▶ [Problem to solve] Pick every line with "when" from the material below.

▶ [Information shown]
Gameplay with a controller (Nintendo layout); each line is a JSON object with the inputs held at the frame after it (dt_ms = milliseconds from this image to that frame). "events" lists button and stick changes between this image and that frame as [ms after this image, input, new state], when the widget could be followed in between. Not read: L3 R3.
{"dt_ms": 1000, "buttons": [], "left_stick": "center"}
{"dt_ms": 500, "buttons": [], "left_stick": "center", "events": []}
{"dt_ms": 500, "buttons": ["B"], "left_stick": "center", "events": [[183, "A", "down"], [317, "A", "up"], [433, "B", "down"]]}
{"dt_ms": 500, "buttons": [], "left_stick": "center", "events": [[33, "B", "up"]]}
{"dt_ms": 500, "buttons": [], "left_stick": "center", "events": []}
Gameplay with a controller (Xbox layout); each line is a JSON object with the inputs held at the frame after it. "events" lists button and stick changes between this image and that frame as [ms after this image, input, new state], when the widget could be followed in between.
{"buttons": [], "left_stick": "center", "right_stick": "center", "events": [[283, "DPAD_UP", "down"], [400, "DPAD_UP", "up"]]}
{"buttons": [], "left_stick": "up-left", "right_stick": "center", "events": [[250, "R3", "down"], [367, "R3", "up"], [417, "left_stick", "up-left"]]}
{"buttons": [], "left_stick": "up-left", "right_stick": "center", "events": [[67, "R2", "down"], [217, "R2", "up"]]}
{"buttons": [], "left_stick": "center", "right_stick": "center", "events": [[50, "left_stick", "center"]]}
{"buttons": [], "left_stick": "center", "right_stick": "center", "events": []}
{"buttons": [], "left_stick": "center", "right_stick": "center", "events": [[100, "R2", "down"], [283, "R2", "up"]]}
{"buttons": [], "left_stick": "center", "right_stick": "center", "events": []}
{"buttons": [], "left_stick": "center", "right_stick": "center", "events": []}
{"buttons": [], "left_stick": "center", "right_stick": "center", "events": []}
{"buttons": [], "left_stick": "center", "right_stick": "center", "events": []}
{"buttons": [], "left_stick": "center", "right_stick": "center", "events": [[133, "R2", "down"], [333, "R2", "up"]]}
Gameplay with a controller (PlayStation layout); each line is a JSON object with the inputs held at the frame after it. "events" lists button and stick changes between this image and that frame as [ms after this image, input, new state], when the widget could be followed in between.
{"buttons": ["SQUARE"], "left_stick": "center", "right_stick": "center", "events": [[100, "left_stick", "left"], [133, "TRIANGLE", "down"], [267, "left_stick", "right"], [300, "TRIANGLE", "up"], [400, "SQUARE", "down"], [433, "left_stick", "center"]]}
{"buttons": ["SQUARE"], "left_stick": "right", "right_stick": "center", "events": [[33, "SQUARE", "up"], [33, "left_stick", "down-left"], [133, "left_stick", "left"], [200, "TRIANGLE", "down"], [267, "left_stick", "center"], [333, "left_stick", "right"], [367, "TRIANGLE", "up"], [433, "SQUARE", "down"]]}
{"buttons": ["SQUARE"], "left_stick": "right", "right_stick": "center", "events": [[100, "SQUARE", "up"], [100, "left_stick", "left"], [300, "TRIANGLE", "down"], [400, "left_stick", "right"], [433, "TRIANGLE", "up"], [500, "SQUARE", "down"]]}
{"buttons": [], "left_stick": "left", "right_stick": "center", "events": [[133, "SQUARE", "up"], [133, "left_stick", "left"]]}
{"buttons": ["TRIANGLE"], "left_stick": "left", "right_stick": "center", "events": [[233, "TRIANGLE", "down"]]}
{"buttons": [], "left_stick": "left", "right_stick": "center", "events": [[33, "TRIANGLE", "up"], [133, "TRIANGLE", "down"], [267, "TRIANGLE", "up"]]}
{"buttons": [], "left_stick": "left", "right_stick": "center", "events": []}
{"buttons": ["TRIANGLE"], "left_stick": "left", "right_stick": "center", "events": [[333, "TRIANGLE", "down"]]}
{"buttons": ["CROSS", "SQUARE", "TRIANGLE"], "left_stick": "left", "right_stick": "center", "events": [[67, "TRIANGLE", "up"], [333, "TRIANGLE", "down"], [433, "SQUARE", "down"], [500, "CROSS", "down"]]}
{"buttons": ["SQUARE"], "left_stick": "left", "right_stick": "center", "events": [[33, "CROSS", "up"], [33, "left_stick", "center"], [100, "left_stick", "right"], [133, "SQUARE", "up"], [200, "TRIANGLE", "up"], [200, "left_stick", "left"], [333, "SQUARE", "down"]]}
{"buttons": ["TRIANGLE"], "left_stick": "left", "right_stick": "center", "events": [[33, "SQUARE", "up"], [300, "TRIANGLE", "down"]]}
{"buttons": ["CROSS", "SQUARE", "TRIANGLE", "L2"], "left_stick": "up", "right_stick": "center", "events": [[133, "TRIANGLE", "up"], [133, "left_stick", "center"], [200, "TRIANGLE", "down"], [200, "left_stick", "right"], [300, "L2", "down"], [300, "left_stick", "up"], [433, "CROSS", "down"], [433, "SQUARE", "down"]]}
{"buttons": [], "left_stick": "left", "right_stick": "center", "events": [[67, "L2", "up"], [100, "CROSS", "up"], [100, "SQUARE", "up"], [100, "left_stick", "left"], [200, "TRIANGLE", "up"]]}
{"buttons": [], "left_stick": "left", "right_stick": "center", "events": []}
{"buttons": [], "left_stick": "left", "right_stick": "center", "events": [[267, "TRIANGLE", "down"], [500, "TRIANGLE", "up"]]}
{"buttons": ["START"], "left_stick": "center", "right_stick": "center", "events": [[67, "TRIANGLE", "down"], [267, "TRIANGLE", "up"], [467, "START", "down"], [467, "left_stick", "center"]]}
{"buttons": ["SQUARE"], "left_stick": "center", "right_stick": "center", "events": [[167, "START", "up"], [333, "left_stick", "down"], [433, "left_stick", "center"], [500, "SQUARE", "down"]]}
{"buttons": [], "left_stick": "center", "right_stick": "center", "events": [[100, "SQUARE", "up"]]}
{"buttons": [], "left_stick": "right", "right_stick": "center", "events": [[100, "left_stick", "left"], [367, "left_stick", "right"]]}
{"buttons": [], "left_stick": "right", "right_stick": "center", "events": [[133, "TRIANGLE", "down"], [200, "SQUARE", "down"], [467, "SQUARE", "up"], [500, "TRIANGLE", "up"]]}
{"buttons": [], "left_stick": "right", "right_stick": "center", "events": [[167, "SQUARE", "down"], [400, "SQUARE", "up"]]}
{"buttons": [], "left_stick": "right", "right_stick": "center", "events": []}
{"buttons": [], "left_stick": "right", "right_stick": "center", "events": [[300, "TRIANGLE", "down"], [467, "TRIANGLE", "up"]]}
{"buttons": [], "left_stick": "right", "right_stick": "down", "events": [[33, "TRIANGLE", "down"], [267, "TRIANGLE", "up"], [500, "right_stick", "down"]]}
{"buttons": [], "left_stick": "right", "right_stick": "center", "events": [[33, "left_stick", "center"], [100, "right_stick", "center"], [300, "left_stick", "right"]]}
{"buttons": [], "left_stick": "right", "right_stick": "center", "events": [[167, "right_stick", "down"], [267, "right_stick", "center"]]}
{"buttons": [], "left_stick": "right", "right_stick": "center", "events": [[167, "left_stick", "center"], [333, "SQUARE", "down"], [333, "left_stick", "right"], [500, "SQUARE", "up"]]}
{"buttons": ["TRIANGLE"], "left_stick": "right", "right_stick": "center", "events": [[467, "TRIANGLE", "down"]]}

▶ [Task response]
Gameplay with a controller (Nintendo layout); each line is a JSON object with the inputs held at the frame after it (dt_ms = milliseconds from this image to that frame). "events" lists button and stick changes between this image and that frame as [ms after this image, input, new state], when the widget could be followed in between. Not read: L3 R3.
Gameplay with a controller (Xbox layout); each line is a JSON object with the inputs held at the frame after it. "events" lists button and stick changes between this image and that frame as [ms after this image, input, new state], when the widget could be followed in between.
Gameplay with a controller (PlayStation layout); each line is a JSON object with the inputs held at the frame after it. "events" lists button and stick changes between this image and that frame as [ms after this image, input, new state], when the widget could be followed in between.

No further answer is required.